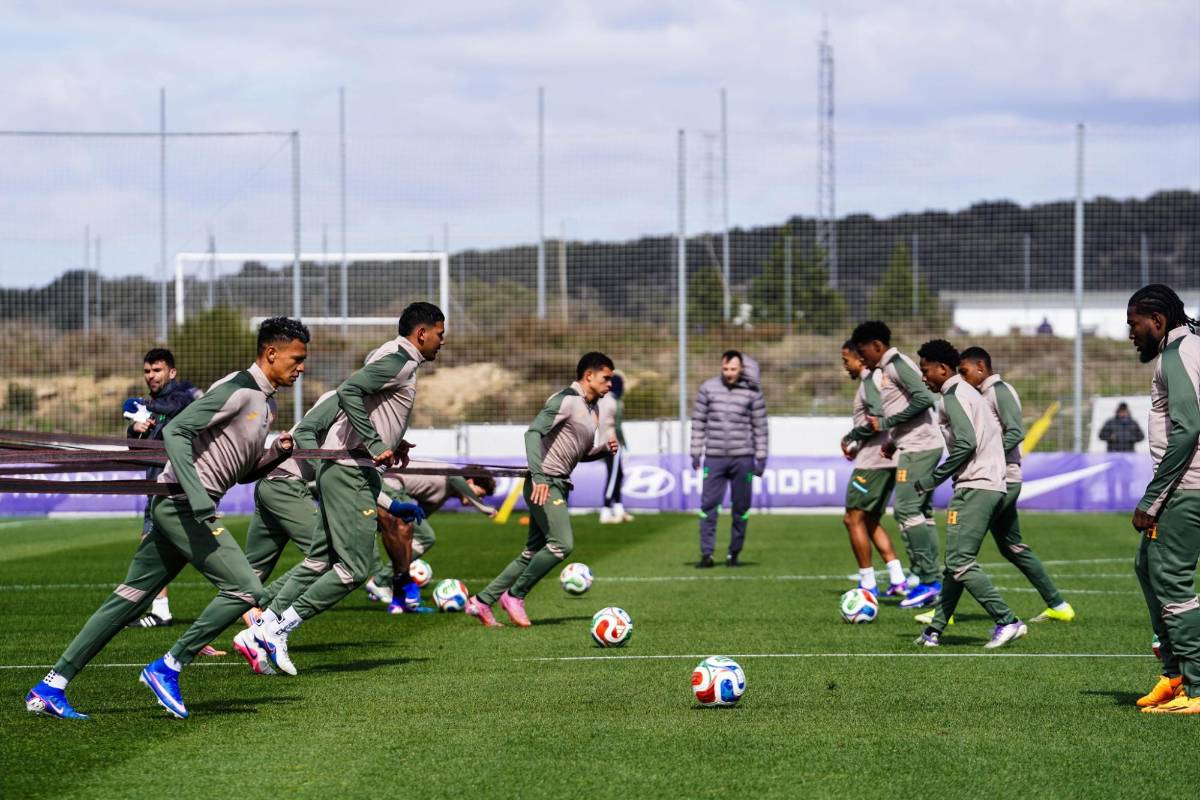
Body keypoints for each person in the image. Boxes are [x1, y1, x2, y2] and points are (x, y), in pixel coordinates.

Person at [24, 317, 310, 719]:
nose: (301, 368)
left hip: (183, 506)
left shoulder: (267, 404)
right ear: (271, 353)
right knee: (248, 590)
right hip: (182, 506)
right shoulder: (238, 389)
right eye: (296, 359)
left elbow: (239, 471)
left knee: (127, 599)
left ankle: (49, 687)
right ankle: (168, 666)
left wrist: (274, 454)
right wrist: (197, 498)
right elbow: (176, 431)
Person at [250, 302, 445, 675]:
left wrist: (393, 439)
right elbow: (351, 391)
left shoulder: (387, 353)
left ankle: (261, 628)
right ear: (422, 333)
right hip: (350, 469)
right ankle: (277, 628)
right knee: (355, 569)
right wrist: (374, 442)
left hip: (348, 467)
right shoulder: (400, 360)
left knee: (320, 560)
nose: (442, 342)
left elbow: (366, 400)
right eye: (440, 334)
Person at [466, 352, 618, 627]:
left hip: (559, 483)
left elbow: (577, 454)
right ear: (589, 376)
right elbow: (532, 432)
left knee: (531, 553)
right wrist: (538, 477)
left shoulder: (592, 410)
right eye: (606, 378)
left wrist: (602, 451)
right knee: (562, 545)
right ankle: (514, 596)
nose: (610, 384)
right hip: (544, 484)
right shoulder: (566, 400)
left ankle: (481, 601)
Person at [912, 339, 1027, 650]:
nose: (923, 378)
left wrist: (932, 479)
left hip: (976, 484)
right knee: (955, 563)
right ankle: (934, 631)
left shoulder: (953, 396)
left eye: (926, 371)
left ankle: (1007, 620)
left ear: (942, 369)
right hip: (987, 482)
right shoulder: (968, 393)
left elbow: (965, 443)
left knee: (961, 562)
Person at [949, 346, 1073, 625]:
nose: (962, 377)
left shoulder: (998, 391)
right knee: (1012, 547)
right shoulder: (982, 394)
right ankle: (1059, 605)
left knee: (962, 550)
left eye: (964, 371)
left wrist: (983, 455)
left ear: (981, 367)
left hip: (1002, 478)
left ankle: (944, 615)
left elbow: (1016, 431)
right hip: (1002, 479)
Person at [1125, 284, 1200, 714]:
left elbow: (1188, 429)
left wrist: (1151, 499)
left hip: (1185, 488)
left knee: (1172, 581)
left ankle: (1196, 683)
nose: (1131, 333)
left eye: (1134, 324)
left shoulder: (1177, 355)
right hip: (1184, 486)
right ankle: (1173, 677)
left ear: (1157, 321)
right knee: (1147, 567)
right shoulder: (1183, 351)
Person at [849, 322, 944, 608]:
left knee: (905, 508)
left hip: (921, 446)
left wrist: (889, 424)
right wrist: (892, 439)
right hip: (911, 444)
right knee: (921, 512)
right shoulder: (885, 370)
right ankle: (925, 575)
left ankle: (929, 581)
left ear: (877, 345)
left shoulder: (896, 364)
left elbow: (926, 398)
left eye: (862, 349)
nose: (860, 355)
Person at [124, 348, 202, 629]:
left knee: (206, 551)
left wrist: (145, 406)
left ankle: (249, 609)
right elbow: (135, 448)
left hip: (180, 487)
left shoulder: (181, 396)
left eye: (156, 371)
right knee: (149, 544)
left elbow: (176, 408)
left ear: (172, 372)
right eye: (147, 371)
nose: (151, 376)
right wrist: (136, 429)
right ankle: (160, 610)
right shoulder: (153, 405)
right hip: (157, 487)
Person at [363, 462, 498, 613]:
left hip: (391, 489)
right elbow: (455, 477)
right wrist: (482, 507)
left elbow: (420, 518)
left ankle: (389, 583)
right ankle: (381, 581)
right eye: (481, 494)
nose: (480, 498)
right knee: (427, 537)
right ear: (470, 481)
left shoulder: (442, 494)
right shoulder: (453, 475)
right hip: (389, 487)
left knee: (416, 537)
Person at [838, 341, 907, 597]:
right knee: (870, 520)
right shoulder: (875, 380)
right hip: (886, 459)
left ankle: (867, 583)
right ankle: (898, 578)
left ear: (861, 359)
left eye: (847, 360)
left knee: (851, 519)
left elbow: (876, 418)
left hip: (873, 464)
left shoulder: (869, 381)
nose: (845, 366)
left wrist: (851, 436)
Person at [690, 350, 768, 568]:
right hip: (714, 458)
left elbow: (760, 428)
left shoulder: (753, 392)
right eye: (725, 369)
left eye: (733, 369)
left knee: (741, 509)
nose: (729, 373)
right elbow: (698, 423)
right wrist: (695, 452)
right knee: (708, 507)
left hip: (743, 458)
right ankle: (707, 554)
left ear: (741, 368)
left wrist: (761, 458)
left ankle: (734, 554)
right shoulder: (708, 388)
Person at [598, 373, 632, 524]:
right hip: (612, 443)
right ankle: (605, 511)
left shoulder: (603, 399)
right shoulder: (614, 402)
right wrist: (624, 445)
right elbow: (616, 427)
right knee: (613, 477)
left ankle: (618, 509)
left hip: (605, 442)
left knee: (618, 474)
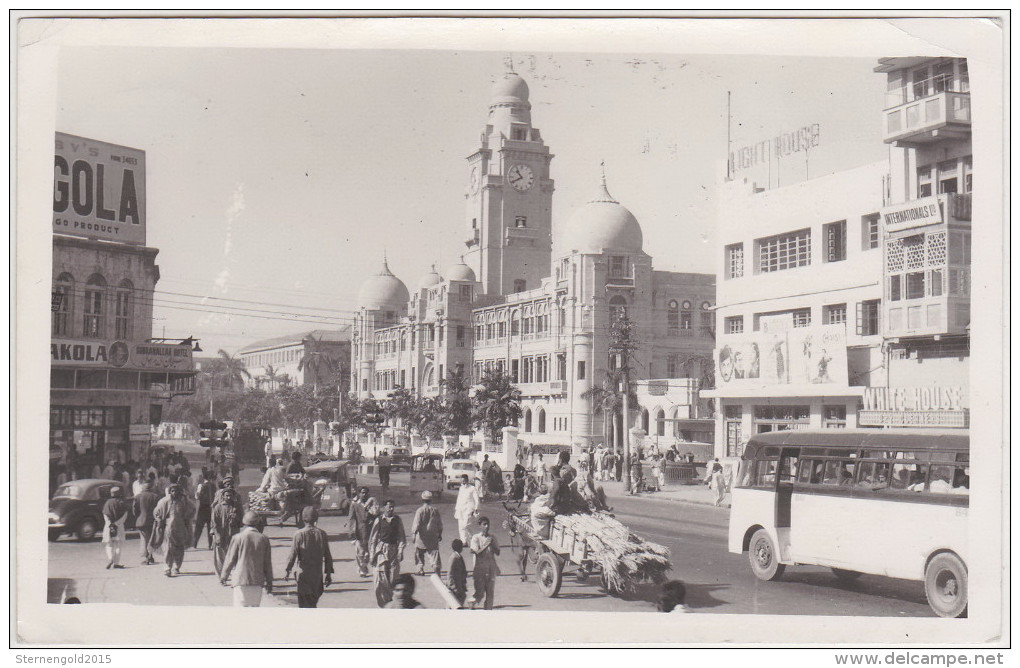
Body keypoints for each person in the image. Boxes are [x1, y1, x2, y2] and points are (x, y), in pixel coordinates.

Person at [220, 511, 274, 607]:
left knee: (240, 610)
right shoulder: (264, 539)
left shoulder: (237, 538)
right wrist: (269, 581)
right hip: (257, 581)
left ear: (244, 523)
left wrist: (224, 576)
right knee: (254, 610)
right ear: (258, 523)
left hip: (240, 580)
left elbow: (230, 559)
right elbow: (267, 563)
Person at [285, 507, 334, 608]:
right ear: (316, 518)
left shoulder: (299, 534)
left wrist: (288, 570)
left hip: (304, 576)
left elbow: (292, 555)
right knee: (313, 603)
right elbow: (328, 556)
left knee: (303, 605)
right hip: (317, 577)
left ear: (303, 519)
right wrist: (328, 574)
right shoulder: (322, 534)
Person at [151, 484, 195, 577]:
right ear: (170, 492)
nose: (174, 493)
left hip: (181, 528)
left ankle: (177, 566)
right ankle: (167, 567)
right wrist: (160, 520)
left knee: (180, 548)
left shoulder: (184, 501)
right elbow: (156, 512)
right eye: (172, 491)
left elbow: (193, 509)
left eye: (176, 491)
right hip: (169, 529)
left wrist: (187, 518)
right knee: (168, 548)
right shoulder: (165, 501)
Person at [369, 499, 406, 607]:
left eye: (393, 507)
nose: (391, 509)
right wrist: (372, 555)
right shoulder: (379, 520)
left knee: (393, 578)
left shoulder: (397, 520)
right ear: (384, 507)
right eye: (389, 506)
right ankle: (384, 603)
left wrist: (400, 551)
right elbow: (373, 539)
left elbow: (402, 538)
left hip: (394, 550)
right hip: (381, 550)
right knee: (381, 579)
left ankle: (390, 601)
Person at [468, 516, 501, 610]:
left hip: (491, 568)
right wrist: (486, 545)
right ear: (480, 526)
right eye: (484, 524)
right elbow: (477, 553)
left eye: (488, 524)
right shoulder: (475, 538)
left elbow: (498, 553)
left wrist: (493, 545)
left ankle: (488, 610)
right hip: (479, 569)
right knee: (480, 593)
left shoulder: (492, 537)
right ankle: (471, 602)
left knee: (490, 593)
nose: (486, 526)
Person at [347, 486, 379, 578]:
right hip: (359, 531)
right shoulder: (355, 504)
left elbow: (376, 514)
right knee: (360, 553)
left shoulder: (371, 504)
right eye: (362, 493)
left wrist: (372, 503)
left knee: (368, 553)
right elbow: (351, 519)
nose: (364, 494)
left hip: (370, 531)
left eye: (366, 493)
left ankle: (364, 566)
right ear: (359, 493)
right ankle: (362, 569)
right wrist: (351, 532)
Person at [211, 485, 243, 574]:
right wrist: (217, 535)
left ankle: (235, 574)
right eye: (227, 495)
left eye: (230, 496)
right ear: (223, 496)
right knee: (220, 555)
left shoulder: (237, 507)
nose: (229, 497)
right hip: (221, 534)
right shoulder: (218, 507)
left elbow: (242, 522)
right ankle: (221, 575)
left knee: (234, 554)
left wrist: (236, 518)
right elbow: (214, 523)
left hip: (233, 534)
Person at [411, 491, 443, 576]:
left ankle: (420, 569)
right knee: (434, 553)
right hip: (432, 535)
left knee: (419, 553)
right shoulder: (435, 510)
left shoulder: (420, 511)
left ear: (422, 500)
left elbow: (416, 523)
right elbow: (439, 524)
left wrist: (413, 534)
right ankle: (435, 566)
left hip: (421, 536)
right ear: (431, 500)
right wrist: (440, 533)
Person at [101, 486, 129, 570]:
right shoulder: (122, 503)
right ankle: (116, 563)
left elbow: (105, 514)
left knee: (109, 544)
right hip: (119, 526)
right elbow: (125, 515)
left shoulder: (107, 503)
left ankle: (110, 559)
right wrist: (117, 523)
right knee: (118, 545)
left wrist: (109, 523)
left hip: (109, 527)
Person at [132, 480, 159, 565]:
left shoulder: (137, 497)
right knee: (151, 538)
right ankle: (150, 556)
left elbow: (134, 510)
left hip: (141, 520)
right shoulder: (155, 496)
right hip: (152, 520)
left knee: (144, 539)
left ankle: (147, 557)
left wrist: (139, 516)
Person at [193, 471, 216, 549]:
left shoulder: (201, 485)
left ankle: (195, 543)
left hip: (203, 507)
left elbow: (197, 497)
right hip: (210, 507)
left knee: (199, 526)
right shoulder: (213, 486)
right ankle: (210, 544)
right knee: (210, 527)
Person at [454, 474, 480, 543]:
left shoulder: (472, 488)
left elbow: (476, 499)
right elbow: (459, 499)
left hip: (468, 509)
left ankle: (473, 539)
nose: (463, 482)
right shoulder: (461, 488)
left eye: (464, 481)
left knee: (466, 525)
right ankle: (464, 541)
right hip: (460, 509)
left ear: (467, 480)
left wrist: (476, 508)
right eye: (462, 481)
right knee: (461, 527)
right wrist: (457, 508)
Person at [446, 539, 468, 606]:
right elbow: (450, 573)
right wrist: (453, 586)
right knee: (454, 602)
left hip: (459, 585)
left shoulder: (457, 556)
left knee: (458, 600)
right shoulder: (454, 558)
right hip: (455, 586)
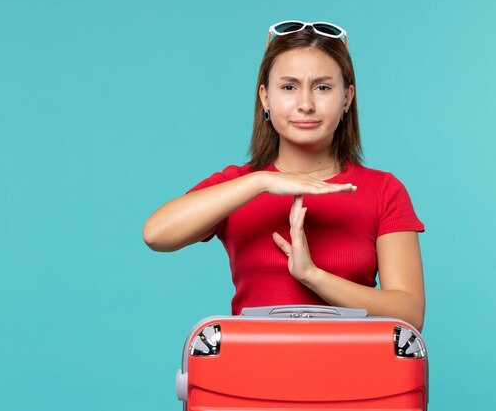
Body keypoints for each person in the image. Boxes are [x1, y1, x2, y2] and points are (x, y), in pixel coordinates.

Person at [143, 21, 426, 331]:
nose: (305, 104)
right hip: (250, 373)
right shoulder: (239, 185)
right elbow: (156, 234)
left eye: (323, 87)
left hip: (355, 373)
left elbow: (409, 315)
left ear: (346, 98)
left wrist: (313, 276)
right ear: (265, 97)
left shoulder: (383, 190)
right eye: (289, 87)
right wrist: (261, 181)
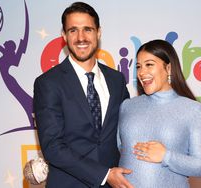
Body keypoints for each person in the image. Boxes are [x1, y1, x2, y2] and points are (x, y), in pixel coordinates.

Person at [33, 2, 133, 187]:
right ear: (64, 35)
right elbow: (53, 147)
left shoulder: (116, 80)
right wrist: (104, 174)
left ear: (98, 32)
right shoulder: (48, 83)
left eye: (87, 29)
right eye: (73, 30)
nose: (81, 37)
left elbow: (129, 130)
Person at [117, 39, 201, 187]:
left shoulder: (194, 110)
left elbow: (200, 166)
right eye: (138, 66)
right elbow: (118, 151)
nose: (142, 72)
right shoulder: (127, 106)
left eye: (149, 64)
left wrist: (166, 156)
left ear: (168, 68)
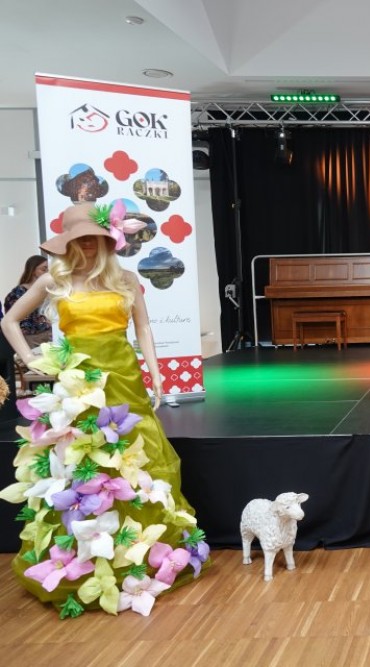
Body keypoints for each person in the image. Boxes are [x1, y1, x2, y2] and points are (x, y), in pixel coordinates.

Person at [0, 202, 209, 616]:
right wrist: (31, 358)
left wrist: (156, 372)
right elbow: (10, 320)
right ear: (68, 244)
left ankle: (141, 552)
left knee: (137, 455)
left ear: (108, 241)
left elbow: (143, 327)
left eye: (95, 239)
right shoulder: (54, 281)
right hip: (79, 382)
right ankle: (87, 555)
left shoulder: (125, 279)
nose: (88, 247)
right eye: (80, 240)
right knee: (85, 458)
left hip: (124, 377)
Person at [3, 255, 52, 349]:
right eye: (43, 269)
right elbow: (12, 318)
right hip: (29, 337)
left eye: (48, 270)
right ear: (32, 270)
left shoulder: (48, 290)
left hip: (48, 334)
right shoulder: (18, 293)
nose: (47, 272)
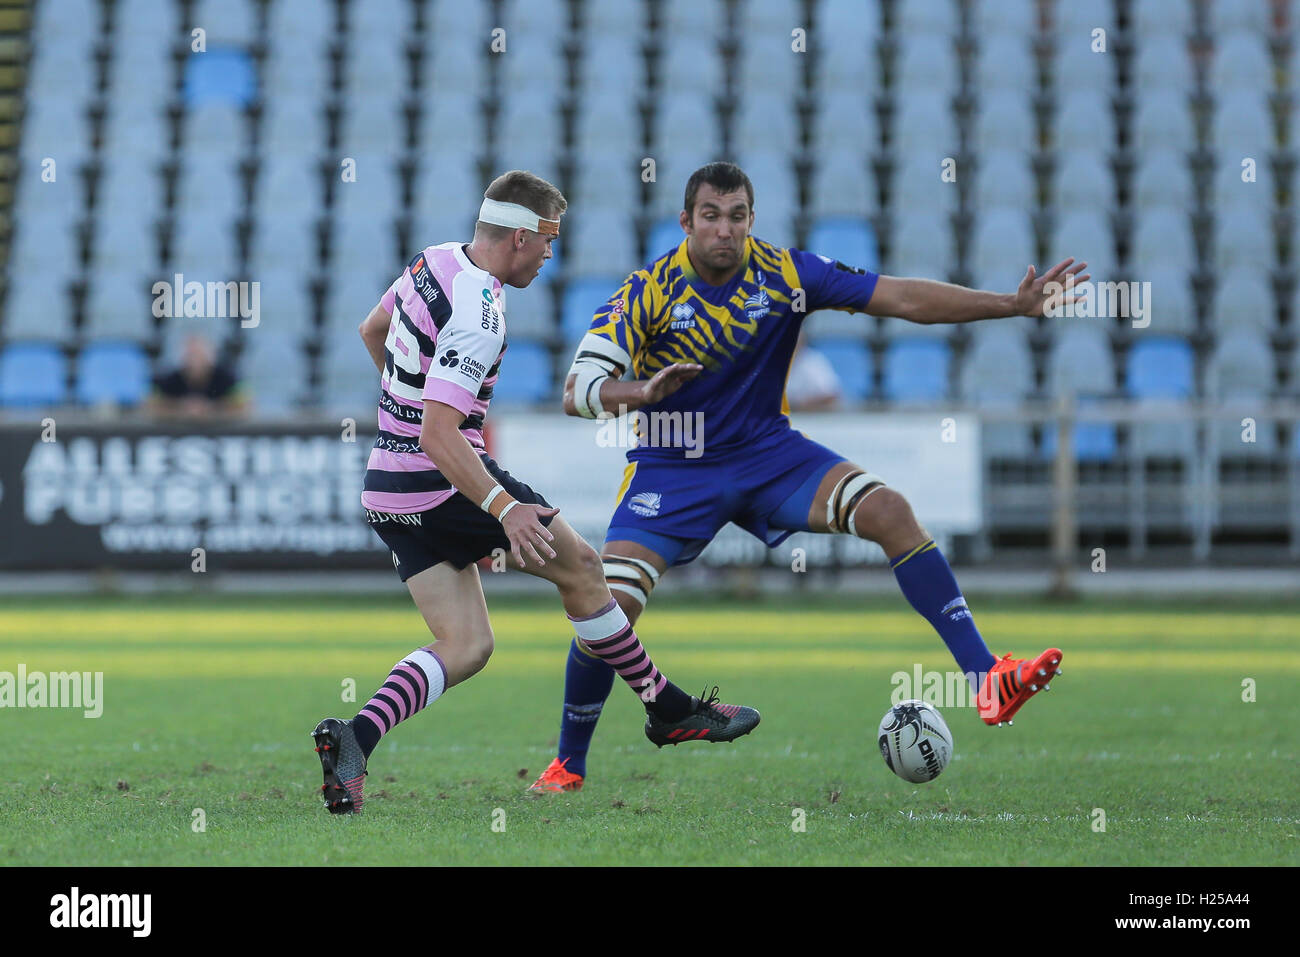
****
Lines wanted from the listing above: the line with "left knee: (490, 593)" up to and including the line with "right ear: (223, 496)". Please write them out exactly, adding nothing else.

RESULT:
left knee: (490, 593)
nose: (486, 526)
Person at [347, 486, 379, 578]:
right hip: (359, 531)
right shoulder: (355, 504)
left elbow: (376, 514)
right knee: (360, 553)
left shoulder: (371, 504)
right eye: (362, 493)
left wrist: (372, 503)
left knee: (368, 553)
right elbow: (351, 519)
nose: (364, 494)
left hip: (370, 531)
left eye: (366, 493)
left ankle: (364, 566)
right ear: (359, 493)
right ankle: (362, 569)
right wrist: (351, 532)
Person at [211, 485, 243, 574]:
right wrist: (217, 535)
left ankle: (235, 574)
right eye: (227, 495)
left eye: (230, 496)
right ear: (223, 496)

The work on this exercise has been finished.